«Vorkämpferinnen»: Manchmal betulich

Nr. 46 –


Einst gab es in der Schweiz fast neunzig sozialdemokratische Frauensektionen – heute sind es noch deren zwei. Die eine befindet sich in Neuenburg, die andere in Arbon am Bodensee.

Dieses Jahr feiert die Arboner Sektion ihr 101-Jahre-Jubiläum. Die Historikerin Eva Büchi schrieb dazu das Jubiläumsbuch: ein schön gestaltetes Bändchen, das die Geschichte der Schweizer ArbeiterInnenbewegung aus Optik der linken Arbonerinnen erzählt. Sie kämpften mit ihren Männern für bessere Löhne, waren bei den Streiks dabei und organisierten Hilfe für Arbeitslose und Flüchtlinge. Schon Anfang des letzten Jahrhunderts war das Frauenstimmrecht ein Thema – allerdings ein umstrittenes: Die SP-Politiker warnten die Frauen vor der «bürgerlichen Damenbewegung», gemeint war der Bund des schweizerischen Frauenvereins, der sich fürs Stimmrecht einsetzte. Büchi schildert eine Veranstaltung der Frauensektion, bei der es 1919 um das Frauenstimmrecht ging: «In der Diskussion war man sich uneinig; einige befürchteten bei der Einführung des Stimmrechts einen Schaden für die SP, weil mehr bürgerliche Frauen an die Urnen gehen würden als Arbeiterinnen.» Zehn Jahre später war die Skepsis verflogen.

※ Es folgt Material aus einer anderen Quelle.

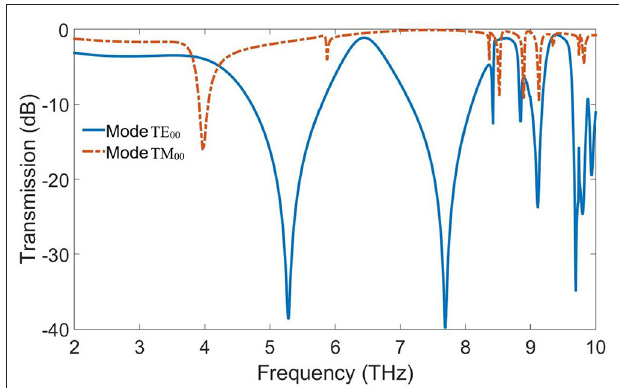
FIGURE 4 | Shifted resonances according to the change in the dielectric constant of the analyte. The range of investigated permittivities is between 1 and 2.2 for the analyte. The permittivity of ε r = 1 is considered as the reference resonance curve. For ε r = 2.4, the resonances reach their saturation state, and there are no further resonance frequency shifts for higher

Büchi widmet wichtigen Sektionspräsidentinnen kleine Porträts, die viel über die jeweilige Zeit erzählen. Eine der prägenden Präsidentinnen war Hulda Lauber-Klauser, die von 1925 bis 1933 die Frauensektion leitete. Lauber stammte aus einer armen Toggenburger Familie und war mit ihrem Mann in die Industriestadt Arbon gezogen. Die Politik eröffnete ihr die Welt– ihre Geschichte zeigt sehr schön, welche Energie und welches Selbstbewusstsein die ArbeiterInnenbewegung freisetzen konnte.

Die Geschichte von Gerda Rodel-Neuwirth, der brillanten Journalistin, die aus Österreich stammte und auf der Flucht vor den Nazis in Arbon gelandet war, liefert das Gegenstück. Rodel war sieben Jahre Präsidentin der Frauensektion und litt an ihrem Amt. Sie wollte das «brave Frauengrüppchen aufmischen», wie Büchi schreibt – und scheiterte letztlich, weil Arbon halt doch eine Provinzstadt war und die Frauen dort an ihrer friedlichen Betulichkeit hingen.

Büchi blendet diese betuliche Seite der engagierten Arbeiterinnen nicht aus. So seien die SP-Frauen bis in die sechziger Jahre vom Stricken besessen gewesen, schreibt Büchi: «Trat irgendwo eine Not auf, packten die Frauen ihre Sticknadeln aus und strickten an den Monatsversammlungen und bei weiteren Treffs für die Notleidenden» – Finken für Flüchtlinge oder Decken fürs ArbeiterInnen-Ferienhaus im Tessin.

Diese vielen kleinen Geschichten machen das Buch lesenswert – auch für Leute, die Arbon nicht kennen.